> **EXERCISE INSTRUCTIONS**:
Copy out exactly the lines below that run from the one holding "left hip: (163, 192)" to the one holding "right knee: (116, 240)", keeping both of those lines and no others.

BEGIN RECORDS TO USE

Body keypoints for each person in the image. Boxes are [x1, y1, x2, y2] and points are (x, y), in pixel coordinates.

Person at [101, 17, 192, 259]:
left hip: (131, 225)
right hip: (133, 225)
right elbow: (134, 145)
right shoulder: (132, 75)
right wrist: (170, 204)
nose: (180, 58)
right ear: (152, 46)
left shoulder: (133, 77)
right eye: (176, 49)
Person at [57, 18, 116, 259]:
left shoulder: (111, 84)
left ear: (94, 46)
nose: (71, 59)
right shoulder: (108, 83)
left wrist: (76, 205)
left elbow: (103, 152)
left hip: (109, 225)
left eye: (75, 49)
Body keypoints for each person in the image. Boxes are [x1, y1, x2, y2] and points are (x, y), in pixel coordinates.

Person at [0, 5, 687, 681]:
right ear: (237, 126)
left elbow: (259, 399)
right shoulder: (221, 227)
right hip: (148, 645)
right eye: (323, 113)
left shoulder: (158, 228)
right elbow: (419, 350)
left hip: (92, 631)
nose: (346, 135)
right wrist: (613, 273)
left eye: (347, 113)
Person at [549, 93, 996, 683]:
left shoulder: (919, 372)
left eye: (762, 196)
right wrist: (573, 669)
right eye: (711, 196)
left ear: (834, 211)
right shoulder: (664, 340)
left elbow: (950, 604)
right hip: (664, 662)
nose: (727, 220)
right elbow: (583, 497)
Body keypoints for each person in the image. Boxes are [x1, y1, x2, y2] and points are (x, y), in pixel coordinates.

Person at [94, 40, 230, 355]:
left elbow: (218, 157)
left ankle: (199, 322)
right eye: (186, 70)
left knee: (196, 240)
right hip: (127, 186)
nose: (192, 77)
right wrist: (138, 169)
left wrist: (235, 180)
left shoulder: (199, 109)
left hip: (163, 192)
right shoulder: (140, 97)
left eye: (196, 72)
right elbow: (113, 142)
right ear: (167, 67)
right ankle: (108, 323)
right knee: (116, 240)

END RECORDS TO USE
BEGIN RECORDS TO USE

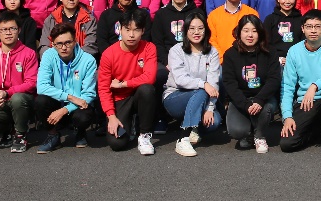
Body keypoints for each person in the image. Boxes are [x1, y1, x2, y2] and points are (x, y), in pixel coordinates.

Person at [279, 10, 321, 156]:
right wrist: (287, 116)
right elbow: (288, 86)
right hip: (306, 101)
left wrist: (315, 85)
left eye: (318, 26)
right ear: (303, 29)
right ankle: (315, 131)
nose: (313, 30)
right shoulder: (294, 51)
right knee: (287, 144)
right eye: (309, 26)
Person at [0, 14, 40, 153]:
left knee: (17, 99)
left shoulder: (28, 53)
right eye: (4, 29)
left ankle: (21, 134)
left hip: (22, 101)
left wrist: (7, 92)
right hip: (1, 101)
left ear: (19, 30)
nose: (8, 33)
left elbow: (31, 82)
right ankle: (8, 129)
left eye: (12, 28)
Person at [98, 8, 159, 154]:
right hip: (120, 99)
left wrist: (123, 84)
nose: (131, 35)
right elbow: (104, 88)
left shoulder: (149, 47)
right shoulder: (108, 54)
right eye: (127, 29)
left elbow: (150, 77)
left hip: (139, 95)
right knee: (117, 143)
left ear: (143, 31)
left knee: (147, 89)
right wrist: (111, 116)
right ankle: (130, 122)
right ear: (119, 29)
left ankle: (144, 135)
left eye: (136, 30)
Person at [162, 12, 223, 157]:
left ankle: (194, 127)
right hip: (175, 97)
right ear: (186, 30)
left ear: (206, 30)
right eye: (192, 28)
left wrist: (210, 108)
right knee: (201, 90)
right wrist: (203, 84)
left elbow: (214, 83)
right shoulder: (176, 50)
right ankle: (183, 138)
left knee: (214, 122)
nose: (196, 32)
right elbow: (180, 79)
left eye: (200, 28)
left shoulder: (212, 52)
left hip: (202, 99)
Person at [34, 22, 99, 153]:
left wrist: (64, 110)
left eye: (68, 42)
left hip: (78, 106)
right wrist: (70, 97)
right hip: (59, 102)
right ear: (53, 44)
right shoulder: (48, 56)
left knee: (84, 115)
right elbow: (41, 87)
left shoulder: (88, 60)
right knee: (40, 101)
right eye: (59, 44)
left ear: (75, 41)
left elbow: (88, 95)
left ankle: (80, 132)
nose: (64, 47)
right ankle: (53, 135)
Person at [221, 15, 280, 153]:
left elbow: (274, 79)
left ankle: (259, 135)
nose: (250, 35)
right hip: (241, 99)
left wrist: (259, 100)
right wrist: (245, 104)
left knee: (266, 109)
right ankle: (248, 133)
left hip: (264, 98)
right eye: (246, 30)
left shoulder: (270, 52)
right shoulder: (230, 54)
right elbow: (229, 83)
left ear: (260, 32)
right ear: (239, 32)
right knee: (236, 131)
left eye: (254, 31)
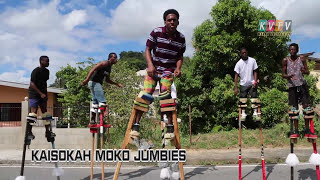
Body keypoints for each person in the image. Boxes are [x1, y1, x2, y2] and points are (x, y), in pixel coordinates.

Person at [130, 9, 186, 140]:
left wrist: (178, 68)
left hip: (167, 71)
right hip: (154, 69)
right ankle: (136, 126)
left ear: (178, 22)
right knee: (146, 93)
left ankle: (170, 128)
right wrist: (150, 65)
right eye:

END RECORDS TO USE
BEGIN RECORDS TO USE

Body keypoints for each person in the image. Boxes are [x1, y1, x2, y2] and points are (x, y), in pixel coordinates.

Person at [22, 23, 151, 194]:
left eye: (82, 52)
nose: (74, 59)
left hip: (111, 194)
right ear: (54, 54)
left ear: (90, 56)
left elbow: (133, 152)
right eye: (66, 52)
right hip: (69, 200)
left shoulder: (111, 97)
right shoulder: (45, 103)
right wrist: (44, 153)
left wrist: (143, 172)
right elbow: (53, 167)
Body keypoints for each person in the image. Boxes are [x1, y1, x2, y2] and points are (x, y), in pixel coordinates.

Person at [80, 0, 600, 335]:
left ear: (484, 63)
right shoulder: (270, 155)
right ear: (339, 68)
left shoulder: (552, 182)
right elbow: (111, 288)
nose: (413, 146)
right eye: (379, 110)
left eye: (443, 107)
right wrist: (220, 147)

END RECORDS TO USE

> **EXERCISE RESPONSE**:
left hip: (163, 192)
right shoulder: (140, 97)
left eye: (196, 72)
right elbow: (113, 142)
right ear: (167, 67)
right ankle: (108, 323)
right knee: (116, 240)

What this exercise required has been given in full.